__Text excerpt__
--- Begin ---

There is a better way. It is called web scraping, and it is the art of writing code that extracts data from websites automatically. What takes you 20 minutes of painful copy-pasting takes Python about 3 seconds. And unlike you at 4 PM on a Friday, Python does not make paste errors.
Web scraping is one of the most practically useful skills you can learn as someone who works with data. It sits at the intersection of programming, data engineering, and “I refuse to do this manually one more time.” In finance specifically, it opens the door to pulling market data, economic indicators, central bank publications, earnings reports, and anything else that lives on a web page.
The first rule of web scraping: if you are copying data from a website by hand, you are doing it wrong.
What Is Web Scraping?¶
Web scraping is the automated extraction of data from websites. At its core, it works like this:
- Request a web page (just like your browser does)

--- End ---

__Requirements__
Copy out the web scraping text above word for word, from its first sentence to its last line.

__Collected material__
--- Begin ---

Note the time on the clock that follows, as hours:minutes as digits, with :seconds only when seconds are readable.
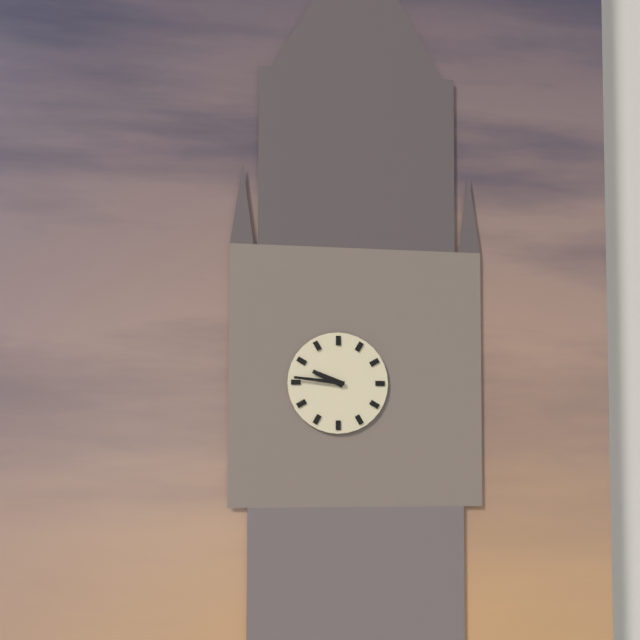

--- End ---

__Worked answer__
There is a better way. It is called web scraping, and it is the art of writing code that extracts data from websites automatically. What takes you 20 minutes of painful copy-pasting takes Python about 3 seconds. And unlike you at 4 PM on a Friday, Python does not make paste errors.
Web scraping is one of the most practically useful skills you can learn as someone who works with data. It sits at the intersection of programming, data engineering, and “I refuse to do this manually one more time.” In finance specifically, it opens the door to pulling market data, economic indicators, central bank publications, earnings reports, and anything else that lives on a web page.
The first rule of web scraping: if you are copying data from a website by hand, you are doing it wrong.
What Is Web Scraping?¶
Web scraping is the automated extraction of data from websites. At its core, it works like this:
- Request a web page (just like your browser does)